Pas suffisant pour contenir les critiques et empêcher, dès les premières semaines, un site satirique appelé Beed de reprendre les codes de la marque, pour parodier « les experts en tout et en rien à la fois ». Sur Clubhouse, certains utilisateurs se présentent en effet comme des experts du sanitaire, des thérapeutes... Des élus locaux interviennent dans des débats politiques sans que l’on ne sache toujours à quel parti ils appartiennent. Il n’est pas toujours évident, pour les journalistes ou les modérateurs, de vérifier ces profils en amont ; de quoi susciter une méfiance chez une partie d’entre eux à l’écoute des conversations.

Simple effet de mode ?

Autre écueil : entre les communicants, les entrepreneurs, les politiques, les journalistes ou les étudiants, les profils qu’on croise sur Clubhouse se suivent et se ressemblent. Ils reflètent un certain entre-soi, encore loin du grand public. L’application, qui est accessible uniquement sur iPhone et sur invitation d’un utilisateur, fonctionne en effet sur la cooptation. Et l’audience des rooms francophones, aussi généralistes soient-elles, dépasse rarement les quelque cent ou deux cents personnes en même temps. Un obstacle pour les journalistes qui veulent élargir leur public.

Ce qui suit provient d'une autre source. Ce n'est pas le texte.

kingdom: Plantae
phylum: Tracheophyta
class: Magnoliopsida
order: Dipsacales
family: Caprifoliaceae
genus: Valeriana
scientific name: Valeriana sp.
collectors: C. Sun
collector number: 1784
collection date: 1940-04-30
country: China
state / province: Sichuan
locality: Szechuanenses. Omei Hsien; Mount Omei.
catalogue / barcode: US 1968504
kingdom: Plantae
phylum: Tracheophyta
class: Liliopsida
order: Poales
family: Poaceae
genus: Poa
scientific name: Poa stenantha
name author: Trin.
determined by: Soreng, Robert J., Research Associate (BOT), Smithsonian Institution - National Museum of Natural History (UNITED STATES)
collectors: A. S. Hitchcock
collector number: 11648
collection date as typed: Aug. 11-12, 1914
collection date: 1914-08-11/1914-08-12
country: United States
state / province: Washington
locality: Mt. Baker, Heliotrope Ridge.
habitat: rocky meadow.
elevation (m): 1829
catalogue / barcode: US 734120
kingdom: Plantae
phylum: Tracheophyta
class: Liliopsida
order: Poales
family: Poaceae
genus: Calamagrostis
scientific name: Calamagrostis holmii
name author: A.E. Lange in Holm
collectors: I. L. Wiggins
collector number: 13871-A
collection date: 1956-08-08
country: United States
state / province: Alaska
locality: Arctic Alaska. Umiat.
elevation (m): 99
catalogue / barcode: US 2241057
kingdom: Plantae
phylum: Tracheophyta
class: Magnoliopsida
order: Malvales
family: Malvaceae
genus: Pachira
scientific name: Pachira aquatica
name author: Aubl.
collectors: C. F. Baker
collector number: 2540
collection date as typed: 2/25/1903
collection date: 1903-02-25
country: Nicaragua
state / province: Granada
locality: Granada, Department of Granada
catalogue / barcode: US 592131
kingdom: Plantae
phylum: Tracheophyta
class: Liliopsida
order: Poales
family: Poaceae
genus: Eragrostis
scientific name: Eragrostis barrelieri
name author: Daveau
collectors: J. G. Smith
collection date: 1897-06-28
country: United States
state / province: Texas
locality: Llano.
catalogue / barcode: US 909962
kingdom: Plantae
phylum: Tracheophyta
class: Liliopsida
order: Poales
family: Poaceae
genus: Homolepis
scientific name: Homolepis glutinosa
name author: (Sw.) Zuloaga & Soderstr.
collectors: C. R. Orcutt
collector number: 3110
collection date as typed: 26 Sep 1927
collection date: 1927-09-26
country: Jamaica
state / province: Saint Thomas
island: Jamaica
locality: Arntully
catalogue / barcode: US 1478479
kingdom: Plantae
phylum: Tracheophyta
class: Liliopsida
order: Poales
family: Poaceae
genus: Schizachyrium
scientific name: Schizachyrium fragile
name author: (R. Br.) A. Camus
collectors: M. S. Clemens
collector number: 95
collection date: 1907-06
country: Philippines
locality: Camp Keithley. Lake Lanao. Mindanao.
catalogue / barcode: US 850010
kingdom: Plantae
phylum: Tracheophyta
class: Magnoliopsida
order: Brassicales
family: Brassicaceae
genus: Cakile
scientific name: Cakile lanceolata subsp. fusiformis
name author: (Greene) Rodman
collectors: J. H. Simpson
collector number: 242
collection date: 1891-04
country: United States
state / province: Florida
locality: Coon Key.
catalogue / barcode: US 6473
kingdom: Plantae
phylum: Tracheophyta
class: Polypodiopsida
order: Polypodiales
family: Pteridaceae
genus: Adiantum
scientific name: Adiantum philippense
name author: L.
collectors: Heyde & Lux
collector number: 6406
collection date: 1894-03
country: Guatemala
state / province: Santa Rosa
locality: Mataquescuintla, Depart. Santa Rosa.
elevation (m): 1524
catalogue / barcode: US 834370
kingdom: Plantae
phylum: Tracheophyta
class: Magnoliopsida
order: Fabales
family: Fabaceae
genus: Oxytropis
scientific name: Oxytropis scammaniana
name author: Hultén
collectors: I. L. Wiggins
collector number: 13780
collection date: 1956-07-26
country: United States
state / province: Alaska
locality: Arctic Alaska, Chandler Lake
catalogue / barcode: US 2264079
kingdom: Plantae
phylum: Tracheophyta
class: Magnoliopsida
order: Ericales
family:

Tous s’accordent enfin pour trouver l’application chronophage, et certains notent qu’elle « s’essouffle un peu ». Les téléchargements diminuent déjà, et les concurrents comme Twitter, LinkedIn ou Facebook développent progressivement leurs propres options de discussion audio. Bientôt disponible sur Android, Clubhouse en attend un nouvel élan. « Il faut surveiller ce que font les autres réseaux, voir si Clubhouse va rester la référence, ou si elle va se faire étouffer », conclut François Sorel.